Bats, spiders and cicadas, oh my!

admin

Argus Editorial Staff

Illinois Wesleyan University’s campus has been crawling with some creepy critters. From bats to giant spiders to screeching cicadas, it seems like Halloween has come to campus early. But, don’t fret, it’s just mating and migrating season.

Little Brown Bats:

Why are they here?

During the autumn months, these bats, literally called “Little Brown Bats,” migrate from the colder, northern parts of America and Canada to find a warm place to stay during the winter.

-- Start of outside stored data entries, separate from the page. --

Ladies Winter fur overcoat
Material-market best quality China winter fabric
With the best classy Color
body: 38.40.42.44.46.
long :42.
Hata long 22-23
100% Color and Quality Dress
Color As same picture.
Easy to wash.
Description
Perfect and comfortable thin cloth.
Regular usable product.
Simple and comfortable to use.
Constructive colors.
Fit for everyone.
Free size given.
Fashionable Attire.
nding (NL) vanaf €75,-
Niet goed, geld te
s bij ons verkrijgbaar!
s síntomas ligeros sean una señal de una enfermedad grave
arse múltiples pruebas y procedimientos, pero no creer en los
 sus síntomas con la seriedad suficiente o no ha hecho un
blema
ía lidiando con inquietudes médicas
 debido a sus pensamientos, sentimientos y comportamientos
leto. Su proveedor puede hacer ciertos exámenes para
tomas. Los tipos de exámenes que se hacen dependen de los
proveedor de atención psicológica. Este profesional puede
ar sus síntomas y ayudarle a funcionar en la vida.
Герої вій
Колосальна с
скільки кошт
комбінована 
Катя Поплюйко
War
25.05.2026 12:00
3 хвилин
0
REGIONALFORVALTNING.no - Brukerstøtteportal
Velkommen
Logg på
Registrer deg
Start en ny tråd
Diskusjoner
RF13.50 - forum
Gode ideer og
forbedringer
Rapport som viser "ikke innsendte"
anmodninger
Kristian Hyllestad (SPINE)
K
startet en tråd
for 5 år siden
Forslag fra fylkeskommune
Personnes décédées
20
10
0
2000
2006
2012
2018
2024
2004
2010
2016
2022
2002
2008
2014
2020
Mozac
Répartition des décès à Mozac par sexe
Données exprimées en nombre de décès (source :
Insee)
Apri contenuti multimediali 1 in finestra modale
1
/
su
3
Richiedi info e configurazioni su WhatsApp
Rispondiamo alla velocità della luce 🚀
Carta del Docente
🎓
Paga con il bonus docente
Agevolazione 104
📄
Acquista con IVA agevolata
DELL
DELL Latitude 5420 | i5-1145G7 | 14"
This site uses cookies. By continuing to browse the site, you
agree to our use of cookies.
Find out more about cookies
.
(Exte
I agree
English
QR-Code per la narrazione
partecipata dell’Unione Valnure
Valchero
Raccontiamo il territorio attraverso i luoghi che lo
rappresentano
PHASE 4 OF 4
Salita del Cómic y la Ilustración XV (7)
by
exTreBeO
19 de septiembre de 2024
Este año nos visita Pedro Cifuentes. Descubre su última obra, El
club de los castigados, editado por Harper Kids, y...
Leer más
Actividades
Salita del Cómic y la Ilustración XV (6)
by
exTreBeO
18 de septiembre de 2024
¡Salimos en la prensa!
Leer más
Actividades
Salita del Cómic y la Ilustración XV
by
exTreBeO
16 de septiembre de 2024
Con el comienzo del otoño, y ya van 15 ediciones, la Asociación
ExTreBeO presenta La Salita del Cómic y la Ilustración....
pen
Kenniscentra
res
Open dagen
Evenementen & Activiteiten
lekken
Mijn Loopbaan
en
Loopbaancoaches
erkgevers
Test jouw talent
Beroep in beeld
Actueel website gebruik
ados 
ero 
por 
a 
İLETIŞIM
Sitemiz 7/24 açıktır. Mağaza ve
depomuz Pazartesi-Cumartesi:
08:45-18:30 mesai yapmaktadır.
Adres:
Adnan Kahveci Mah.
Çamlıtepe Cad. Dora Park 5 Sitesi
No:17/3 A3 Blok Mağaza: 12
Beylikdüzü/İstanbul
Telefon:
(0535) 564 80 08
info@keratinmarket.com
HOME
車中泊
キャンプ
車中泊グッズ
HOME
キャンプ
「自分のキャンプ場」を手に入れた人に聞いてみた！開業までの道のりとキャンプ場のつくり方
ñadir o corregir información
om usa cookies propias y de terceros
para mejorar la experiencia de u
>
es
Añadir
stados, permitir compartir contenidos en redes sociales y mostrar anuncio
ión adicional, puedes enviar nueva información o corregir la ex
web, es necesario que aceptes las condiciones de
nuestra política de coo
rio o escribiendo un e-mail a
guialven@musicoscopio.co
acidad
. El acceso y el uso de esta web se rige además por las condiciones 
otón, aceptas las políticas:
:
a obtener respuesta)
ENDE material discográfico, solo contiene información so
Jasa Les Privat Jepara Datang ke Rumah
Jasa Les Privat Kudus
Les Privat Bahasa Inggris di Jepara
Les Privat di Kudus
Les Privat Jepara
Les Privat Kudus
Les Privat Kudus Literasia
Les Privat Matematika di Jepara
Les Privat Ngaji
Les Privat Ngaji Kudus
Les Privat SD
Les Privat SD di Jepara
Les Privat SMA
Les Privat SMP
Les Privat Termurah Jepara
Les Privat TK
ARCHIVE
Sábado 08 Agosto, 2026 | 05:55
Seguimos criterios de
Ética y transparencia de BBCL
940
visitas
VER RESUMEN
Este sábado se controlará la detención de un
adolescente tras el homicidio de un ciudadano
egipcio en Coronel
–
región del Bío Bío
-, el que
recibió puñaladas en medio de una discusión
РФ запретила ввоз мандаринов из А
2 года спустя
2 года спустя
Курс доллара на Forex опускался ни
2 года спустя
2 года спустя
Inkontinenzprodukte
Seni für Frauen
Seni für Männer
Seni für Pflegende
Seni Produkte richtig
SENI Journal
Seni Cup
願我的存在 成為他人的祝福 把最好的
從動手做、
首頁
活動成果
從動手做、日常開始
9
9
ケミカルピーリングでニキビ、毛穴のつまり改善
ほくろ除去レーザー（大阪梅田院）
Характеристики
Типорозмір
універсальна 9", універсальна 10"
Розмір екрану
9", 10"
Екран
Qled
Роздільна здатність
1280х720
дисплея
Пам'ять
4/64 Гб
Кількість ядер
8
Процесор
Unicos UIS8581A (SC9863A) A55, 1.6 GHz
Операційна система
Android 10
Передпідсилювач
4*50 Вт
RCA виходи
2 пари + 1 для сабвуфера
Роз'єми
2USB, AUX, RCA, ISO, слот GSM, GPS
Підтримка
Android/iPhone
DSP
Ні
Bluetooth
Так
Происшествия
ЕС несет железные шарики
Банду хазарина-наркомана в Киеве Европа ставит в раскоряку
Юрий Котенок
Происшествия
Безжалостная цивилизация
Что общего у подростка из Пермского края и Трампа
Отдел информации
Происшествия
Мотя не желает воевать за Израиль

Don’t worry – they won’t be here for long.

Are they dangerous?

Nope! Little brown bats are about as dangerous as little grey mice – apart from the slim possibility of you contracting rabies from a close encounter (which is unlikely to happen), these fuzzy little critters mean no harm to the human population.

Fun Fact!

Male and female brown bats live separately during the summer months, and come together to mate and hibernate together during the winter season.

Furrow Spiders:

Why Are They Here?

Furrow spiders are native to North America, and live in Illinois year-round. During September and October, though, these little (or not so little) spiders come out and play to find a mate. They live near the close to the ground and are usually active at night – so watch out for those spider webs these next few weeks!

Are They Dangerous?

Not really. Although they are slightly venomous, a bite from one of these spiders won’t be landing you in the hospital unless you have a severe allergy to them.

Fun Fact!

Unlike many traditional spiders, who keep their webs high off of the ground, the furrow spider tends to keep its shelter lower to the ground in the foliage of shrubs or even in the grass.

Dog-Day Cicadas:

Why Are They Here?

It seems like every year, we step outside to a loud atmosphere filled with these large, flying, bumbling bugs. They spend the majority of their life underground, and come to the surface after a 13-to-17-year slumber underground to mate, which is why they are suddenly EVERYWHERE you go.

Are They Dangerous?

Aside from the scare you get when one gets caught in your hair and violently screams until you release it, you’re in the clear. More than these guys want to suck your blood (which, they can’t), they’re just looking for some good old fashioned love.

Fun Fact!

During their larval stage, when they are underground, cicadas eat the sap from the roots of trees. When they are adults, though, they do not eat!